▶ [EXERCISE DIRECTIONS]:
In the lines running from the one containing "불필요한 정보까지 나열되었지만" through the end of the records, both ends included, substitute "difference" for "drift" and reproduce those lines with nothing else altered.

▶ [PROVIDED RECORDS]:
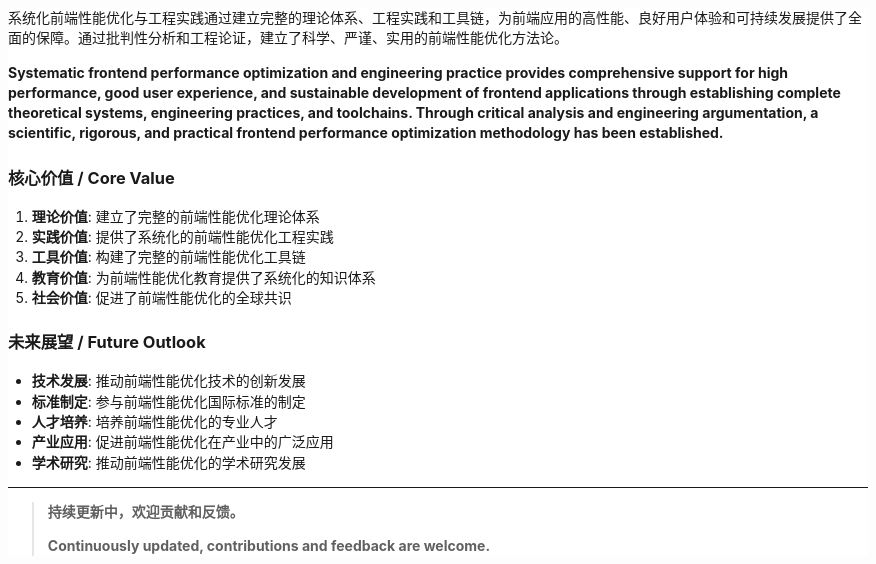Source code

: 系统化前端性能优化与工程实践通过建立完整的理论体系、工程实践和工具链，为前端应用的高性能、良好用户体验和可持续发展提供了全面的保障。通过批判性分析和工程论证，建立了科学、严谨、实用的前端性能优化方法论。

**Systematic frontend performance optimization and engineering practice provides comprehensive support for high performance, good user experience, and sustainable development of frontend applications through establishing complete theoretical systems, engineering practices, and toolchains. Through critical analysis and engineering argumentation, a scientific, rigorous, and practical frontend performance optimization methodology has been established.**

### 核心价值 / Core Value

1. **理论价值**: 建立了完整的前端性能优化理论体系
2. **实践价值**: 提供了系统化的前端性能优化工程实践
3. **工具价值**: 构建了完整的前端性能优化工具链
4. **教育价值**: 为前端性能优化教育提供了系统化的知识体系
5. **社会价值**: 促进了前端性能优化的全球共识

### 未来展望 / Future Outlook

- **技术发展**: 推动前端性能优化技术的创新发展
- **标准制定**: 参与前端性能优化国际标准的制定
- **人才培养**: 培养前端性能优化的专业人才
- **产业应用**: 促进前端性能优化在产业中的广泛应用
- **学术研究**: 推动前端性能优化的学术研究发展

---

> **持续更新中，欢迎贡献和反馈。**
>
> **Continuously updated, contributions and feedback are welcome.** 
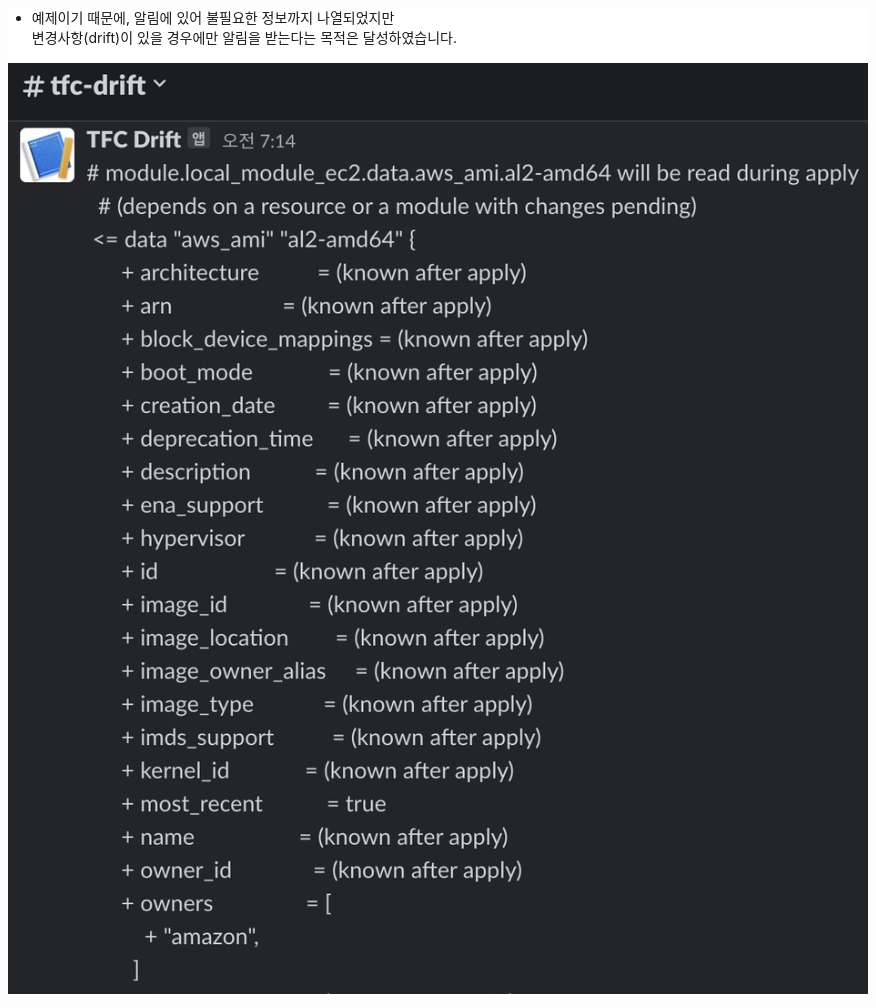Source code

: - 예제이기 때문에, 알림에 있어 불필요한 정보까지 나열되었지만  
  변경사항(drift)이 있을 경우에만 알림을 받는다는 목적은 달성하였습니다.  

![slack_notification_by_bash_script_1](./images/bash_script_with_slack_app_1.png)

▶ [EXERCISE SOLUTION]:
: - 예제이기 때문에, 알림에 있어 불필요한 정보까지 나열되었지만  
  변경사항(difference)이 있을 경우에만 알림을 받는다는 목적은 달성하였습니다.  

![slack_notification_by_bash_script_1](./images/bash_script_with_slack_app_1.png)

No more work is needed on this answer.